Data excerpts
---------------

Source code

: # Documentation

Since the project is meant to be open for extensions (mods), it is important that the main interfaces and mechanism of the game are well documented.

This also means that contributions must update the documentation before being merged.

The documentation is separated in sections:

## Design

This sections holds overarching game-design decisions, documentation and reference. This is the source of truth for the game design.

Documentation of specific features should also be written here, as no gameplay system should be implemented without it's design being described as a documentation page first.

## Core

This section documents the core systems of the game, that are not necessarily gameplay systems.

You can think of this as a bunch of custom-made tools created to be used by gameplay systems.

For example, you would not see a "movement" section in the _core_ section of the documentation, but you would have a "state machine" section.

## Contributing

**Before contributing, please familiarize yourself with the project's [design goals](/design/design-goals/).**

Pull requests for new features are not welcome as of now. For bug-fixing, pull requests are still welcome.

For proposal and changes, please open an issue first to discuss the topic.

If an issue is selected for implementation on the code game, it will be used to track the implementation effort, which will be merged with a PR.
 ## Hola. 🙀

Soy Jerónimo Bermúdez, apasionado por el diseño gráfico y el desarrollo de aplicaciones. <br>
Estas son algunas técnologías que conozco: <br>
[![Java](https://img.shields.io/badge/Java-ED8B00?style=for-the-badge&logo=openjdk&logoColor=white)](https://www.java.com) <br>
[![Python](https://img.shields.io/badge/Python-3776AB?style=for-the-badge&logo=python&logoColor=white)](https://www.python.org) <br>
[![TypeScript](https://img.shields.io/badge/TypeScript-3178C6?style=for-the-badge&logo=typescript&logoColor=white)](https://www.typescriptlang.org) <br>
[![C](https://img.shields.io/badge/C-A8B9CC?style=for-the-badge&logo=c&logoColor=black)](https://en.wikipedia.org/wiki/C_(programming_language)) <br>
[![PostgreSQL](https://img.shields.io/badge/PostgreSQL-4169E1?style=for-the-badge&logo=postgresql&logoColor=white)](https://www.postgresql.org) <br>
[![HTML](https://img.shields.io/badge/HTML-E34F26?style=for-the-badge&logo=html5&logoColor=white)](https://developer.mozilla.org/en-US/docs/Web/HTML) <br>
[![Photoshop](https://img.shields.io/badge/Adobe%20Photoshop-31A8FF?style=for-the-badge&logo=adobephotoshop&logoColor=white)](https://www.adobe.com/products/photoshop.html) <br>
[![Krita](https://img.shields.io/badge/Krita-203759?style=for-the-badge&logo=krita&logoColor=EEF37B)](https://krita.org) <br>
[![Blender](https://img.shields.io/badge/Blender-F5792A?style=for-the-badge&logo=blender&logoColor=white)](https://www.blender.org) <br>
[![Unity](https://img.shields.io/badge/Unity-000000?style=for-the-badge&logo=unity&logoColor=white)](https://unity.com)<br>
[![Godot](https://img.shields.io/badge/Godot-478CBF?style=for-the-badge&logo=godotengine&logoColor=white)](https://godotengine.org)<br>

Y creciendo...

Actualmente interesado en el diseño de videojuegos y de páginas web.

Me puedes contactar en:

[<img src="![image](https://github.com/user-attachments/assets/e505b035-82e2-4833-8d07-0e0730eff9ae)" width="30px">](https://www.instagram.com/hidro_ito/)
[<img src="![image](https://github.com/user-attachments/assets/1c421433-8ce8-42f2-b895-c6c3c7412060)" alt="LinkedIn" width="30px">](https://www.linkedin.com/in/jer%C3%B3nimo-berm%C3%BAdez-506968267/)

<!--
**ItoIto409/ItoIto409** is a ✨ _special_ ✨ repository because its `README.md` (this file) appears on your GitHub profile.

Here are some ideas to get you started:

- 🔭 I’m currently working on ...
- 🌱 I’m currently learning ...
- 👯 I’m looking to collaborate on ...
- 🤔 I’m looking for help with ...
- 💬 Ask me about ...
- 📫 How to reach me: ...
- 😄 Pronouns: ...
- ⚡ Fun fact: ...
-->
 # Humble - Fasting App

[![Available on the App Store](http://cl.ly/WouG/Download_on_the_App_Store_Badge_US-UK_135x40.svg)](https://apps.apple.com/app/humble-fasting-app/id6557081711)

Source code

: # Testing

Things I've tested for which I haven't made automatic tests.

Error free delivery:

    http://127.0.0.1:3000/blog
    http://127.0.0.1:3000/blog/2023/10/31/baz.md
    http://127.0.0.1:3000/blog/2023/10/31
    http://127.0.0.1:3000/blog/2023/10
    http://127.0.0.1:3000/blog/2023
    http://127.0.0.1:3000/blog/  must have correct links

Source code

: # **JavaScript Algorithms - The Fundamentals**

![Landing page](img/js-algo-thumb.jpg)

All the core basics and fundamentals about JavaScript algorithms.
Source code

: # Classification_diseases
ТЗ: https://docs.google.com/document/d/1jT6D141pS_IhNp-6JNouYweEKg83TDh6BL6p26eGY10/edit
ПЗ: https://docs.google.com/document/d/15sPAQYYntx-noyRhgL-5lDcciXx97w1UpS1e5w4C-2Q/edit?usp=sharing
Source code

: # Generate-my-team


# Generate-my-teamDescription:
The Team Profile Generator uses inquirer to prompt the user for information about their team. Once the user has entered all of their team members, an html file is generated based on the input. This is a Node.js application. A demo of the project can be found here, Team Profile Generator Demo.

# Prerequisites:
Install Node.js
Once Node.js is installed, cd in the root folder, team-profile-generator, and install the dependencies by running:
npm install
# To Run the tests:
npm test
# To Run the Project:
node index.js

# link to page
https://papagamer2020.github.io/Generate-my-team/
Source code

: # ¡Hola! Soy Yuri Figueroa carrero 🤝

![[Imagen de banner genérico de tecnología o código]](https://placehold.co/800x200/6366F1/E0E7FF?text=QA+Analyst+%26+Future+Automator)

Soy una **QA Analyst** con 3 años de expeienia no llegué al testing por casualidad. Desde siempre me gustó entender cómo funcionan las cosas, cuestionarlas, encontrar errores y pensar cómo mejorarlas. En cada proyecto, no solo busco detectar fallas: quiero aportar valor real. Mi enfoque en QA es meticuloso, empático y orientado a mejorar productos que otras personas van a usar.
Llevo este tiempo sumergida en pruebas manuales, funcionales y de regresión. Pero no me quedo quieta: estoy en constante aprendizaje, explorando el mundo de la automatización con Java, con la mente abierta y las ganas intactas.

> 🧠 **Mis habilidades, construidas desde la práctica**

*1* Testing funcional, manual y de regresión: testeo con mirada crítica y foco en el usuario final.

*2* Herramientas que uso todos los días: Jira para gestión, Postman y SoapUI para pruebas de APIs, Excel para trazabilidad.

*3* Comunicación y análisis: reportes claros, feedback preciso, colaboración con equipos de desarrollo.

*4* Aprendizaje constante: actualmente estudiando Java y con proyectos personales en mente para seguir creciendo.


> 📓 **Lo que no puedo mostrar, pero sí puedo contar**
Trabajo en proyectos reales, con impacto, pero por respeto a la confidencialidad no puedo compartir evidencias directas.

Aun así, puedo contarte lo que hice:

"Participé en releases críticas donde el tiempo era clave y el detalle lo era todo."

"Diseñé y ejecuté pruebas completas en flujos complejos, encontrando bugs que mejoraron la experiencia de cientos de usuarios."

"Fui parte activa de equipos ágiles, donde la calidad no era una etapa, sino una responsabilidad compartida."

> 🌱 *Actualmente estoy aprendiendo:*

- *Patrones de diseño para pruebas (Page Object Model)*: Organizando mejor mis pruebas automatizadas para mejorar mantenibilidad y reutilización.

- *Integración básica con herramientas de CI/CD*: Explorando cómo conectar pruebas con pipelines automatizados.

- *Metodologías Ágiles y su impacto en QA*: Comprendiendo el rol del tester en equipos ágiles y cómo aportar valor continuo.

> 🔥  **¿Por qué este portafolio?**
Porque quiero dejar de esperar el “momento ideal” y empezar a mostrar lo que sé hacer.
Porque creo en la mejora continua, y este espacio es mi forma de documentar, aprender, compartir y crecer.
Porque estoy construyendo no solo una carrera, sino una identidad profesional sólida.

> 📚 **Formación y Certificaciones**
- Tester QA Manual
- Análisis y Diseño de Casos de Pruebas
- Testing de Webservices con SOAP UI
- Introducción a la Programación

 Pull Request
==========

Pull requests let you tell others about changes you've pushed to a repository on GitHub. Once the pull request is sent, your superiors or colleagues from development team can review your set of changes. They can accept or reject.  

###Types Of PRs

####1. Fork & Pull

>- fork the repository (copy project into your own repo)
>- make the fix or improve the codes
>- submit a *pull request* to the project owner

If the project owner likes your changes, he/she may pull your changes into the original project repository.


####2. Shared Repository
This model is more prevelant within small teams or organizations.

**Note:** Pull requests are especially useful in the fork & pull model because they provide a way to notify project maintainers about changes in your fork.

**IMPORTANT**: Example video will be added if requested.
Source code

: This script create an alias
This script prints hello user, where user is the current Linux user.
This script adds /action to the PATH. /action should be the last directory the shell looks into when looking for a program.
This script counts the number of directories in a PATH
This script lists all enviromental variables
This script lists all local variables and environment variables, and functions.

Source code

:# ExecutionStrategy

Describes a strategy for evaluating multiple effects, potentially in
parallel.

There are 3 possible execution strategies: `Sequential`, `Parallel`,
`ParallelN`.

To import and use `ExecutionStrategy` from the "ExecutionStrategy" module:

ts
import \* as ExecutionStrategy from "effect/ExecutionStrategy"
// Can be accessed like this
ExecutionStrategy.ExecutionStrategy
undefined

---------------

EXERCISE DIRECTIONS -
Check each line of the records for "owner" and copy the ones that contain it.

OUTPUT BELOW -
>- submit a *pull request* to the project owner
If the project owner likes your changes, he/she may pull your changes into the original project repository.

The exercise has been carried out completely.